Requirement = Tally the lines below that hold the string "radius", and give only the tally.

*** Opening Supplied entries ***

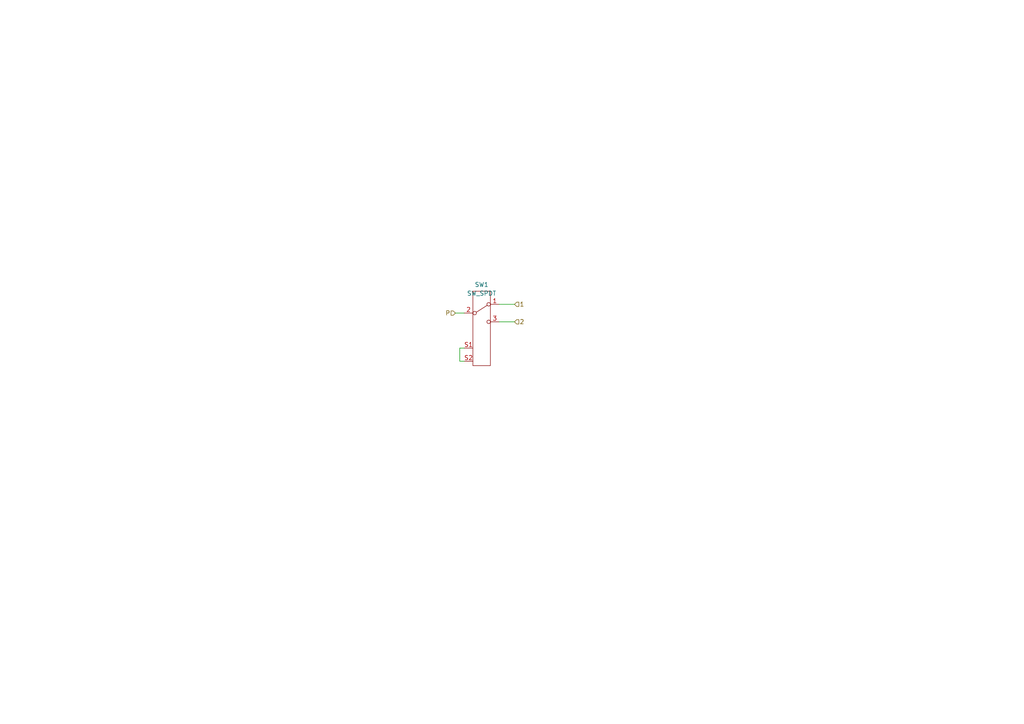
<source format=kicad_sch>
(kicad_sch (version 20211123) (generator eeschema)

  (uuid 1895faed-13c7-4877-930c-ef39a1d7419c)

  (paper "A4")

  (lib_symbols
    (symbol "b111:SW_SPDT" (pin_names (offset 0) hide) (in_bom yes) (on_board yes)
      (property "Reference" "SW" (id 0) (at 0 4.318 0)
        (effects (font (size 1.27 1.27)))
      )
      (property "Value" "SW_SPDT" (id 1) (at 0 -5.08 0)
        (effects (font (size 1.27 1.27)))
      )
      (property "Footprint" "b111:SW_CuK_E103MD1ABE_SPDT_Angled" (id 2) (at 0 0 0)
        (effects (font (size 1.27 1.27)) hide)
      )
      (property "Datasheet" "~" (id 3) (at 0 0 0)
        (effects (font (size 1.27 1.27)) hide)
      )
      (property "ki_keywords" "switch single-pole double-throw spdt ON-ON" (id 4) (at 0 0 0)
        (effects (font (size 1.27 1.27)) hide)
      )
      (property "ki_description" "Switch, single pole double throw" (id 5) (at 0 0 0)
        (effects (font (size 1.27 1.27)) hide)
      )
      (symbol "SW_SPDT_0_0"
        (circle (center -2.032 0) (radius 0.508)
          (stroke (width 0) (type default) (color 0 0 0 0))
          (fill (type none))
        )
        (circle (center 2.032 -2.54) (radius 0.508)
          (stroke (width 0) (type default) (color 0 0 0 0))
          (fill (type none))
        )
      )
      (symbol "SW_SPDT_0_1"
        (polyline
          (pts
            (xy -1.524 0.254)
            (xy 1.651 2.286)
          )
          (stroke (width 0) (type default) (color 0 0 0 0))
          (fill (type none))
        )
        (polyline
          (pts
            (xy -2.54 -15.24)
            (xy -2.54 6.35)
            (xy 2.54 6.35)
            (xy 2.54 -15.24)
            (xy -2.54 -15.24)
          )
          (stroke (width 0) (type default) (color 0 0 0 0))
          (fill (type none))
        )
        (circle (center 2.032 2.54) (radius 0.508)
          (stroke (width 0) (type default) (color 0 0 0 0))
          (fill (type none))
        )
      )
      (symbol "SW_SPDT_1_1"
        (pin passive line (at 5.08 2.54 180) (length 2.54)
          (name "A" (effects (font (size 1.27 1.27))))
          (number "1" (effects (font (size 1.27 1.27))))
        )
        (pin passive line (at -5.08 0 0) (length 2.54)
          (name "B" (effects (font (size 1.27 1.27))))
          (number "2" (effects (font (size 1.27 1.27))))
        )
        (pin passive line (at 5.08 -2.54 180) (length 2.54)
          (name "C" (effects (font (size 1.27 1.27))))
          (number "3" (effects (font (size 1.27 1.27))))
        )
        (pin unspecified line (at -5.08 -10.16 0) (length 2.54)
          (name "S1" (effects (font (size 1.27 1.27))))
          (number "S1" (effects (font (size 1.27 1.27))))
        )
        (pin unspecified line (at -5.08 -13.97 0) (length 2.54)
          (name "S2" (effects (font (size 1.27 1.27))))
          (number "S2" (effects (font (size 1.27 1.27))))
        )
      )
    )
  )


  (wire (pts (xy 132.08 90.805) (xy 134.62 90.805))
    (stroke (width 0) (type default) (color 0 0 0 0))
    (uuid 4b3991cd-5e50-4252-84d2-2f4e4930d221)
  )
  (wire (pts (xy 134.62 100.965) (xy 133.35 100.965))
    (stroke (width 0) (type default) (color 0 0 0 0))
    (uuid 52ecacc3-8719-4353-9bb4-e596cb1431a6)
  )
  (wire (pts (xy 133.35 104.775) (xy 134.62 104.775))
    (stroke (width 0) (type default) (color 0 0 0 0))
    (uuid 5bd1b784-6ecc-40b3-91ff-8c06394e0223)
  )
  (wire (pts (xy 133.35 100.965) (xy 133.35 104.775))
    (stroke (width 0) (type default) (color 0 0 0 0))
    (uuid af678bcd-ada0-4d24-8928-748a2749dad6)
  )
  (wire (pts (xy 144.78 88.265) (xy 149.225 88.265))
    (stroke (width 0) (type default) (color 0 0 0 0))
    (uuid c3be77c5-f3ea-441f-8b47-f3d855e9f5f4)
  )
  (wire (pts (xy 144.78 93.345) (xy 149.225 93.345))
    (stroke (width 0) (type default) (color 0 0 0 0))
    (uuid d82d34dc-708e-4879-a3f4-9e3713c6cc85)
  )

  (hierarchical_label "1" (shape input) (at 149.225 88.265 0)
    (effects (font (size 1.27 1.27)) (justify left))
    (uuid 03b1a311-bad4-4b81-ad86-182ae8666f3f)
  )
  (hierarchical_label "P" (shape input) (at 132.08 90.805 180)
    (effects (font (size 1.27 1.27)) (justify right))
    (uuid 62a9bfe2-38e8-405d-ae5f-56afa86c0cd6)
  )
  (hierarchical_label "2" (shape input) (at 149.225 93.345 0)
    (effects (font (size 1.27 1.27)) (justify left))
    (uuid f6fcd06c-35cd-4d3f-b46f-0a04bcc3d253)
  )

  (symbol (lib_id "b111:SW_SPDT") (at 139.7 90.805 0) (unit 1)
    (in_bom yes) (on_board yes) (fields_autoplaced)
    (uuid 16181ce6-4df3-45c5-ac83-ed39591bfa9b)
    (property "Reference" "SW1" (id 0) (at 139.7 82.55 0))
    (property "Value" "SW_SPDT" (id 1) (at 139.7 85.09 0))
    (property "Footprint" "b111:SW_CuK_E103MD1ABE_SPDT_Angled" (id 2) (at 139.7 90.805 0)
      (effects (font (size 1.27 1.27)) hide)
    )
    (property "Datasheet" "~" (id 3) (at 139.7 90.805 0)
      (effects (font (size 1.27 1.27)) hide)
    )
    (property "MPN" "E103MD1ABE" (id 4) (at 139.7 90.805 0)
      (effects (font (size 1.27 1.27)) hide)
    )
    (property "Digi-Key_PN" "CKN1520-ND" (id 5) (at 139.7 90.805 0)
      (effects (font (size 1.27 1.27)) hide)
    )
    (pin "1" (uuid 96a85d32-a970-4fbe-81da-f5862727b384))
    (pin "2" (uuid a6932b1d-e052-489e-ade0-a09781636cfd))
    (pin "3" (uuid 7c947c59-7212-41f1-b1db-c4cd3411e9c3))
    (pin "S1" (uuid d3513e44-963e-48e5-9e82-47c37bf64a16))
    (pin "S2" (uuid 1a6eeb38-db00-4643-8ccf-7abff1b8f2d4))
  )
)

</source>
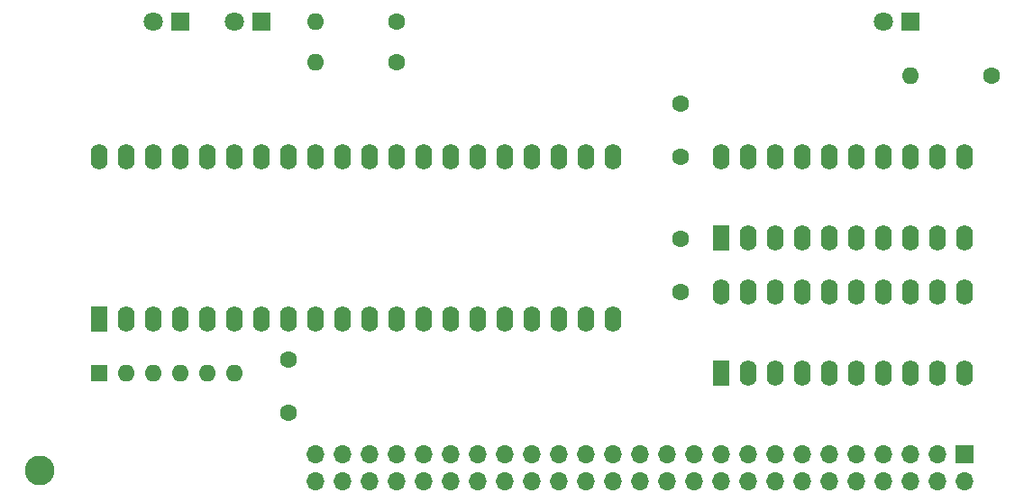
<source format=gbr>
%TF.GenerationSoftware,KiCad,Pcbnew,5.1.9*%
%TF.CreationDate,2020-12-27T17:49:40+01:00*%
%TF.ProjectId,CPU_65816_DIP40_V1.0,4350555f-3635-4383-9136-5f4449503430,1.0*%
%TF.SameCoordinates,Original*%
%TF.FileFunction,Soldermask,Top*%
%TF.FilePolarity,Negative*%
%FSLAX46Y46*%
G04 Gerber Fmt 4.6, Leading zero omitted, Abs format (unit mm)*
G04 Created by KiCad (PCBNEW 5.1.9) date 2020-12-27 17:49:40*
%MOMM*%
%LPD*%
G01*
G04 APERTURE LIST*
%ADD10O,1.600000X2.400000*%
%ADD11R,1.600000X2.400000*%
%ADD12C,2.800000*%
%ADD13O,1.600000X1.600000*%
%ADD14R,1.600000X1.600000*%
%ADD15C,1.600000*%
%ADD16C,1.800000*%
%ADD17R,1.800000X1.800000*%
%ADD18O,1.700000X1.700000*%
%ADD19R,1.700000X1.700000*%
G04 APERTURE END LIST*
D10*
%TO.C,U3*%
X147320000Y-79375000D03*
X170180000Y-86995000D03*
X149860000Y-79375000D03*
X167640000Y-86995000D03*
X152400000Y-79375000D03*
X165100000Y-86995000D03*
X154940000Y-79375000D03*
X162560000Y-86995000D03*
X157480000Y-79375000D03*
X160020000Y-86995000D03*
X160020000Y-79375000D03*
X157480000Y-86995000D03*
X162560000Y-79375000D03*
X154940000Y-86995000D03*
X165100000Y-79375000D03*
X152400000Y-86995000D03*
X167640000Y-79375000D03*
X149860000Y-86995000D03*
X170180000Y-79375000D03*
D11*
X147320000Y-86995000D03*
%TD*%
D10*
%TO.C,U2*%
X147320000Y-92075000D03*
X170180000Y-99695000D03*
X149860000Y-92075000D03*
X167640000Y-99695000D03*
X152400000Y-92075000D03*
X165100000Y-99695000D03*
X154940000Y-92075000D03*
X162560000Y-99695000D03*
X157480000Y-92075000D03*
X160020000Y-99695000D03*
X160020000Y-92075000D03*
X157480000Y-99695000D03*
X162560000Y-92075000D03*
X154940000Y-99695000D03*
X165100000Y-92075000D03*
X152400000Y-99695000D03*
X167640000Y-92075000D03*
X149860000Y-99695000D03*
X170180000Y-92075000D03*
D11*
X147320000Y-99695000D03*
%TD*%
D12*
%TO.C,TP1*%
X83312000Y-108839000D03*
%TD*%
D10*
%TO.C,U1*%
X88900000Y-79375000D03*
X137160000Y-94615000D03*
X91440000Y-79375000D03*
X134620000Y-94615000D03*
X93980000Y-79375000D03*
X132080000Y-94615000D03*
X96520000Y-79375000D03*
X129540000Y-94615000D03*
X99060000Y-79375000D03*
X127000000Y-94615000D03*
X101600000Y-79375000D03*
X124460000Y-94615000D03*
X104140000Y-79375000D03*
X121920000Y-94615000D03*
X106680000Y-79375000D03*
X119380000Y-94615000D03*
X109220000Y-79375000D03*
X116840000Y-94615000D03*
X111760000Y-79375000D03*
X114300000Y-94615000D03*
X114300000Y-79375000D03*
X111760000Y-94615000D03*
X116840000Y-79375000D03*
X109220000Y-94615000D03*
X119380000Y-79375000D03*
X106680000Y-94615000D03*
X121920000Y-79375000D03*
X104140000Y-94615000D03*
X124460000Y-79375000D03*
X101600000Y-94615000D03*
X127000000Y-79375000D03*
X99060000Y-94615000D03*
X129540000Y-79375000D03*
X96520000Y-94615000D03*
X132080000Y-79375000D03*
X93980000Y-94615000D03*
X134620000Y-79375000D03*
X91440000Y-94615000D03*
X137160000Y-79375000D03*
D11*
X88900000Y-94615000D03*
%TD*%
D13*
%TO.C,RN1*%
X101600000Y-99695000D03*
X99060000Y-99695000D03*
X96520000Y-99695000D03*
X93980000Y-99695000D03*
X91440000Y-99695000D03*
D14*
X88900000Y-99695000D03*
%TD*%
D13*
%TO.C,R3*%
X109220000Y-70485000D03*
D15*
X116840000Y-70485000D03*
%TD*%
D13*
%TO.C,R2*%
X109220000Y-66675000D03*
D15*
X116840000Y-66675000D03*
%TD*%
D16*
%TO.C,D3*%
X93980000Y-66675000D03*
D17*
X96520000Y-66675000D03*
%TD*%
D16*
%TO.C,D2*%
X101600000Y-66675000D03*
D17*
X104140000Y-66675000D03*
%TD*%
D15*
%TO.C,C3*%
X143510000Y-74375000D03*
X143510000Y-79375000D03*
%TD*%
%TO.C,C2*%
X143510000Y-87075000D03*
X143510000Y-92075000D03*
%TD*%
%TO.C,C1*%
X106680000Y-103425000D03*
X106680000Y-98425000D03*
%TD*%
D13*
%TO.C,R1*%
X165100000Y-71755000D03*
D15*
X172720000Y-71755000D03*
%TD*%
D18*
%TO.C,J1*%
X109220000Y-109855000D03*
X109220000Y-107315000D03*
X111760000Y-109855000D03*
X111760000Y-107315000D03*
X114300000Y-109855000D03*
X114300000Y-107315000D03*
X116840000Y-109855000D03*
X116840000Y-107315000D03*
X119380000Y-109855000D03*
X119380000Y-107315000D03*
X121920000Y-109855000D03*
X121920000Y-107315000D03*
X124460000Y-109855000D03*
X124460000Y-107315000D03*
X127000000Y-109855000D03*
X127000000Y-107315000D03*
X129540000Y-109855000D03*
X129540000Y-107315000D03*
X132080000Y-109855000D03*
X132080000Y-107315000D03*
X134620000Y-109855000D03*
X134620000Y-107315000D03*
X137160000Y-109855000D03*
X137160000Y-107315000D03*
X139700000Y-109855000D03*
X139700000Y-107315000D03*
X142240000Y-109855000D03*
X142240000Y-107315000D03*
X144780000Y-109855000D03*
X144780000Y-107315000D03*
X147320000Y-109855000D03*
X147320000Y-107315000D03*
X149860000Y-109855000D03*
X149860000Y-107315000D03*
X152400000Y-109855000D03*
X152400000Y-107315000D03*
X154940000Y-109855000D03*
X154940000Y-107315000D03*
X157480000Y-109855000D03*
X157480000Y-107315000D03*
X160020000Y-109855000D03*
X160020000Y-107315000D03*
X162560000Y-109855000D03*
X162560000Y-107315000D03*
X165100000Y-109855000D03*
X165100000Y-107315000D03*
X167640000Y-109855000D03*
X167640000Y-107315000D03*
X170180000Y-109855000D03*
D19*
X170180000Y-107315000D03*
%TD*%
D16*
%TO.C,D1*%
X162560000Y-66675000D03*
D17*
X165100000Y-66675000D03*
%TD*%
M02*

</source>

*** Closing Supplied entries ***

Completed task = 3